WRITTEN INSTRUCTION | Copy the data below word for word, starting at the line that contains "order: Pinales" and ending after the line that contains "common name: Jumping spiders".
• • • • • • •
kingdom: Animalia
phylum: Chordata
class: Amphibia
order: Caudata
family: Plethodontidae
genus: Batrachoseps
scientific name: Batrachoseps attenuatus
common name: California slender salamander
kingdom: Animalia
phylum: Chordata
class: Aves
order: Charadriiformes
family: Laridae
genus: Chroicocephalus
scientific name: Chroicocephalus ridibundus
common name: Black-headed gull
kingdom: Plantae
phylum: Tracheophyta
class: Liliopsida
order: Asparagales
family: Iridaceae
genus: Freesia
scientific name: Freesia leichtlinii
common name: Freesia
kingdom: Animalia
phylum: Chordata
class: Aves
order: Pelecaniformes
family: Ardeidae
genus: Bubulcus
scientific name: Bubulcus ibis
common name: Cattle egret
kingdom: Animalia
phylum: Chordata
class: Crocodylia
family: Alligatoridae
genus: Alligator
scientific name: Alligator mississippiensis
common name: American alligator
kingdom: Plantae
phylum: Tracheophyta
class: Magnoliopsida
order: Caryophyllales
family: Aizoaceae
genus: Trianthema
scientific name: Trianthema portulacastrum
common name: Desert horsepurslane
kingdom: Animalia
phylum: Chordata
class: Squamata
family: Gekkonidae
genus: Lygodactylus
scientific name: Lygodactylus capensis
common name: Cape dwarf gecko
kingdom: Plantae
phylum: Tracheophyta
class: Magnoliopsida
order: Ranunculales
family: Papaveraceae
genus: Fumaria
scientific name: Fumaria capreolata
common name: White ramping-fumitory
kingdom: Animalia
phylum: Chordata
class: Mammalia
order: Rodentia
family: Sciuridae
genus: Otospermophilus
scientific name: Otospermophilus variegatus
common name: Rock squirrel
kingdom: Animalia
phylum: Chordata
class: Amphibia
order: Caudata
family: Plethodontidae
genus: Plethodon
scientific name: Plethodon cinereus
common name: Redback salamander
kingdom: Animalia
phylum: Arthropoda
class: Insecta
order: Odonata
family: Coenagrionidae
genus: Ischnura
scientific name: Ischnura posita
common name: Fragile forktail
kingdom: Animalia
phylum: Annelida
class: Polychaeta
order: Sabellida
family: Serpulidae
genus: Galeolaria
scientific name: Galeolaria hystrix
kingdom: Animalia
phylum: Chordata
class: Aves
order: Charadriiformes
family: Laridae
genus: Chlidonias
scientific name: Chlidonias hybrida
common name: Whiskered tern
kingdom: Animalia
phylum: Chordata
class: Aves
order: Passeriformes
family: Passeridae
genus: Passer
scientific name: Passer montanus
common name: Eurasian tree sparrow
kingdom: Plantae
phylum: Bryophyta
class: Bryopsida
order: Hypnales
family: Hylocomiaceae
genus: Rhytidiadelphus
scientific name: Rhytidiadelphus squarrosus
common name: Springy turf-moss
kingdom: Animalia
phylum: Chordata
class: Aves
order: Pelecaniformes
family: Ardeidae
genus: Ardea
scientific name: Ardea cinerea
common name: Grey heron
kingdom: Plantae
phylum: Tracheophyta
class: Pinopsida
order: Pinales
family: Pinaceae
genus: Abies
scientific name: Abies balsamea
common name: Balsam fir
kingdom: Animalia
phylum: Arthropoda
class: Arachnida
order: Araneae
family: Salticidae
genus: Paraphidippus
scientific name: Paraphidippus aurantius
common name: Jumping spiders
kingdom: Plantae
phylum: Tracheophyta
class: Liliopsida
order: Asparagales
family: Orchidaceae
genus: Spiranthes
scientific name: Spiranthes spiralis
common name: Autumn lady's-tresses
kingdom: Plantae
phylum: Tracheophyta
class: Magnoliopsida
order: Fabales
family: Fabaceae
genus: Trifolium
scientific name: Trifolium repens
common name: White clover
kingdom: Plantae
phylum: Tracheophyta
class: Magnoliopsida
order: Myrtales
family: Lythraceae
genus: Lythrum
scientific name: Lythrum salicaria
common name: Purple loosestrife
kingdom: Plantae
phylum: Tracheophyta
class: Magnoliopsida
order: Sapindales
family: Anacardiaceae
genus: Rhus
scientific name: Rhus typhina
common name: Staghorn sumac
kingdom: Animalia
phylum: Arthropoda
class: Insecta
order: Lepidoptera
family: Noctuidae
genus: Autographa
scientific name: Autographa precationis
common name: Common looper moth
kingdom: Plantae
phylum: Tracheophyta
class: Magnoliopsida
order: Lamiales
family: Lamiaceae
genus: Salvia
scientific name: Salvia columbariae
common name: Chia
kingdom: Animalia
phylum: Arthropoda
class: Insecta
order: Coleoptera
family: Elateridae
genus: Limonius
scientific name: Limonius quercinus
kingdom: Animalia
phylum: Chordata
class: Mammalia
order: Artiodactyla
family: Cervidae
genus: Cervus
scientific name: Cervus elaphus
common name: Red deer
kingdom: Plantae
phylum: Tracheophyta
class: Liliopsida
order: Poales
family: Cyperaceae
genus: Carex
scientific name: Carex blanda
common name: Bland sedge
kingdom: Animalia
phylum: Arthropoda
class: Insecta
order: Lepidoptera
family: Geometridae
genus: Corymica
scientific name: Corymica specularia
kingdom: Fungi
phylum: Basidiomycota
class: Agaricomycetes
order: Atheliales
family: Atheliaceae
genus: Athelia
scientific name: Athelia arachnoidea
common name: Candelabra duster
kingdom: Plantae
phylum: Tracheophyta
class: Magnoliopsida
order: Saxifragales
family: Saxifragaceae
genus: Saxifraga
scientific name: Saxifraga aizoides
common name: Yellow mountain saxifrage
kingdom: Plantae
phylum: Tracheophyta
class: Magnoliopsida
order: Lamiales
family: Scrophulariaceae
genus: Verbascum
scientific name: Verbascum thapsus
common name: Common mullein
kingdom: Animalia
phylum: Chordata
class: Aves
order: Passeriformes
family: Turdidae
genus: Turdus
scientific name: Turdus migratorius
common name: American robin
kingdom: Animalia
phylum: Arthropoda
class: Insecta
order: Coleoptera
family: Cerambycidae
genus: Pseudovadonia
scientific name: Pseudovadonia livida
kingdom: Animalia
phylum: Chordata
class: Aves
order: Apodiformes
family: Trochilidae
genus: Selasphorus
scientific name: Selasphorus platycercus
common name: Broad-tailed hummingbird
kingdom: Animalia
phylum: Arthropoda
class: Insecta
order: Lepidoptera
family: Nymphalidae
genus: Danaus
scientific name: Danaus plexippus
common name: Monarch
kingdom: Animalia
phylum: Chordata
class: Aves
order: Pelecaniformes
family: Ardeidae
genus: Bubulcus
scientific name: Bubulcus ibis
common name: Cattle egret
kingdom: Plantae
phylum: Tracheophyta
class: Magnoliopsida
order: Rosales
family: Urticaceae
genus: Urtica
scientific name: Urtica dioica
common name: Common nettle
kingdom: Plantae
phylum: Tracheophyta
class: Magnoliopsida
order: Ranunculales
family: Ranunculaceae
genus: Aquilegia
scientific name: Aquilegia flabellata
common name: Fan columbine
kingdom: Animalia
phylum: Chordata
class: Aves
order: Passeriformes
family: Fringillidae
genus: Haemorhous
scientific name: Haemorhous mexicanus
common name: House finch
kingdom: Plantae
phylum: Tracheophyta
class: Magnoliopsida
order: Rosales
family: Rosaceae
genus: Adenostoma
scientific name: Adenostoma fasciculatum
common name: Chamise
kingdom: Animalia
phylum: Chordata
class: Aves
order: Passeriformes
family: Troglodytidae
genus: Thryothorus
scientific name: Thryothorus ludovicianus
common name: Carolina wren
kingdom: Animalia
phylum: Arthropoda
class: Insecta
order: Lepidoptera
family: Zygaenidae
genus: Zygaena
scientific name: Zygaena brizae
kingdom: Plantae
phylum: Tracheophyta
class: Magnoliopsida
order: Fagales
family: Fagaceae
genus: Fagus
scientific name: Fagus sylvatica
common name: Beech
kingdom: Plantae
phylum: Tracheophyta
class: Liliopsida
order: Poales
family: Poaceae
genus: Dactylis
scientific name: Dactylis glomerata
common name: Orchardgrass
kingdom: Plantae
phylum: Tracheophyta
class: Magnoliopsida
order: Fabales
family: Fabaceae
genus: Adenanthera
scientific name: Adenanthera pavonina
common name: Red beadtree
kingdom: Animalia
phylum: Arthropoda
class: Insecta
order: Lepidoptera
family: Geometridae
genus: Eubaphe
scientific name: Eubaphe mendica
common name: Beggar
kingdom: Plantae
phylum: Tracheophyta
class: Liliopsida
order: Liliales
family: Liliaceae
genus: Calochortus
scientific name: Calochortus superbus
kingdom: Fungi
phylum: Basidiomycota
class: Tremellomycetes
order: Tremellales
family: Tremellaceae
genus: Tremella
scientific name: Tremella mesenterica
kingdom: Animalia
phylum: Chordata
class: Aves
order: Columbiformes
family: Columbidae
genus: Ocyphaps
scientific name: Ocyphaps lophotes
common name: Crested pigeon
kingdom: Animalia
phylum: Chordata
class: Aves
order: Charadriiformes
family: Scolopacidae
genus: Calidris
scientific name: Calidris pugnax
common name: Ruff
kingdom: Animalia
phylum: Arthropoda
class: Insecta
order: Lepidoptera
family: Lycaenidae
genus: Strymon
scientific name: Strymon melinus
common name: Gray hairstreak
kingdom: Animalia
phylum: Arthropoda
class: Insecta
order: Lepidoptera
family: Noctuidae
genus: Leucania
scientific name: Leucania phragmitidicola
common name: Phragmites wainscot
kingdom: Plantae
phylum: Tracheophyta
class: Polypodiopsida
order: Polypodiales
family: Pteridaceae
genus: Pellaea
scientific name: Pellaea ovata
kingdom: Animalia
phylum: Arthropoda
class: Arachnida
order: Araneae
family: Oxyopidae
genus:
• • • • • • •
RESULT OF THE TASK |
order: Pinales
family: Pinaceae
genus: Abies
scientific name: Abies balsamea
common name: Balsam fir
kingdom: Animalia
phylum: Arthropoda
class: Arachnida
order: Araneae
family: Salticidae
genus: Paraphidippus
scientific name: Paraphidippus aurantius
common name: Jumping spiders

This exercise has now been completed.